The Mighty Thor by Stan Lee and Jack Kirby


Collecting The Mighty Thor: Journey into Mystery 83-100 by Stan Lee and Jack Kirby, these are great 1960s comics.

Lame self effacing but brilliant Dr Don Blake is fleeing from alien stone men from Saturn when he stumbles into a cave discovering the hammer of Norse god Thor.  Striking it on the ground he becomes the mighty Asgardian, son of king of the gods Odin, mighty in strength, creator of thunder and great storms, but also mighty in heart.  When he lets go of the hammer for more than 60 seconds he returns to the body of the enfeebled Dr Blake, in love with but unable to express his affections to his beautiful nurse and constant companion Jane.
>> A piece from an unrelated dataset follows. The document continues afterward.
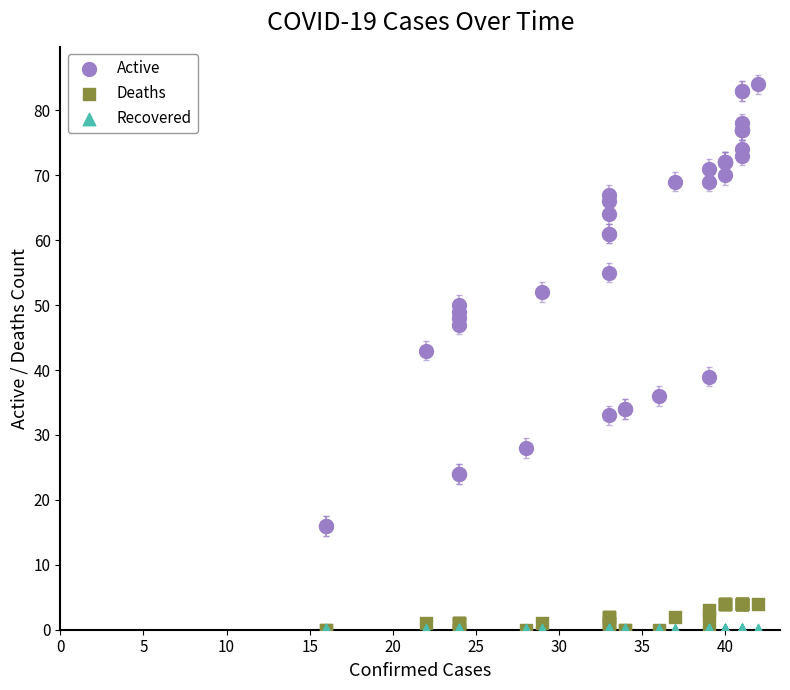

Across all series, what Y value is closest to 42?

43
This is a great collection of a beloved Silver Age superhero, but I loved it also because it is also an encapsulation of early 1960s society and mores, how men and women related and loved, expressed themselves to each other.  Thor is used mercilessly as a propaganda tool, the jingoism of Thor's use as a tool against the terrors of Red China and the unthinking defence and advance of democracy is as much a part of the comics as his epic battles against his brother Loki, god of mischief, and other foes.